Stored data entries:
━━━━━━━━━━━━━━━━━━━━━━━━━━━━━━

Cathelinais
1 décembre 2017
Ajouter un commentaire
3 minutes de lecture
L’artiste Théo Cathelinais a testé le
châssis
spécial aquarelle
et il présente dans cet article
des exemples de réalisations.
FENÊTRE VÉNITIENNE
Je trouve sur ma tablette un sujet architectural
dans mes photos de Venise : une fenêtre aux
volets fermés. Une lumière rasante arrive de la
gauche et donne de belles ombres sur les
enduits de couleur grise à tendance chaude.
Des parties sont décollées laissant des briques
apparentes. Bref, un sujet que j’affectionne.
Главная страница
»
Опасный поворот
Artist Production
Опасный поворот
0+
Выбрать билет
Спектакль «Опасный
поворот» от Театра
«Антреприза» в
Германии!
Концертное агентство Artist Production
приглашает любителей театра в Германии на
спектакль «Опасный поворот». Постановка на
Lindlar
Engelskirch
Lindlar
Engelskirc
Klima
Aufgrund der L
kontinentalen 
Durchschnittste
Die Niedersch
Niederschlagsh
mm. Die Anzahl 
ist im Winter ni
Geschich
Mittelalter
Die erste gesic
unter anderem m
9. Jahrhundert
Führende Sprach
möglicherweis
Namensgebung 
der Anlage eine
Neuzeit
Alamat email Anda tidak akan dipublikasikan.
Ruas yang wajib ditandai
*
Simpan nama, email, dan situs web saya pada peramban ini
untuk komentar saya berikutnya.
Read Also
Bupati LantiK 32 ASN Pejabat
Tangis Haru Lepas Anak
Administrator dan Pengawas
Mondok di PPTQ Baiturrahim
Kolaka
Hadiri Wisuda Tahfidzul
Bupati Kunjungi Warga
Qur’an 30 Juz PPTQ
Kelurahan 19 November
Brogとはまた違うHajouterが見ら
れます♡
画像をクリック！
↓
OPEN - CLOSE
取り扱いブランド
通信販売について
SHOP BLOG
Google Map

━━━━━━━━━━━━━━━━━━━━━━━━━━━━━━

#### Task requirements:
Print every line of the records above without any changes, keeping the original line breaks.

#### Response box:
Cathelinais
1 décembre 2017
Ajouter un commentaire
3 minutes de lecture
L’artiste Théo Cathelinais a testé le
châssis
spécial aquarelle
et il présente dans cet article
des exemples de réalisations.
FENÊTRE VÉNITIENNE
Je trouve sur ma tablette un sujet architectural
dans mes photos de Venise : une fenêtre aux
volets fermés. Une lumière rasante arrive de la
gauche et donne de belles ombres sur les
enduits de couleur grise à tendance chaude.
Des parties sont décollées laissant des briques
apparentes. Bref, un sujet que j’affectionne.
Главная страница
»
Опасный поворот
Artist Production
Опасный поворот
0+
Выбрать билет
Спектакль «Опасный
поворот» от Театра
«Антреприза» в
Германии!
Концертное агентство Artist Production
приглашает любителей театра в Германии на
спектакль «Опасный поворот». Постановка на
Lindlar
Engelskirch
Lindlar
Engelskirc
Klima
Aufgrund der L
kontinentalen 
Durchschnittste
Die Niedersch
Niederschlagsh
mm. Die Anzahl 
ist im Winter ni
Geschich
Mittelalter
Die erste gesic
unter anderem m
9. Jahrhundert
Führende Sprach
möglicherweis
Namensgebung 
der Anlage eine
Neuzeit
Alamat email Anda tidak akan dipublikasikan.
Ruas yang wajib ditandai
*
Simpan nama, email, dan situs web saya pada peramban ini
untuk komentar saya berikutnya.
Read Also
Bupati LantiK 32 ASN Pejabat
Tangis Haru Lepas Anak
Administrator dan Pengawas
Mondok di PPTQ Baiturrahim
Kolaka
Hadiri Wisuda Tahfidzul
Bupati Kunjungi Warga
Qur’an 30 Juz PPTQ
Kelurahan 19 November
Brogとはまた違うHajouterが見ら
れます♡
画像をクリック！
↓
OPEN - CLOSE
取り扱いブランド
通信販売について
SHOP BLOG
Google Map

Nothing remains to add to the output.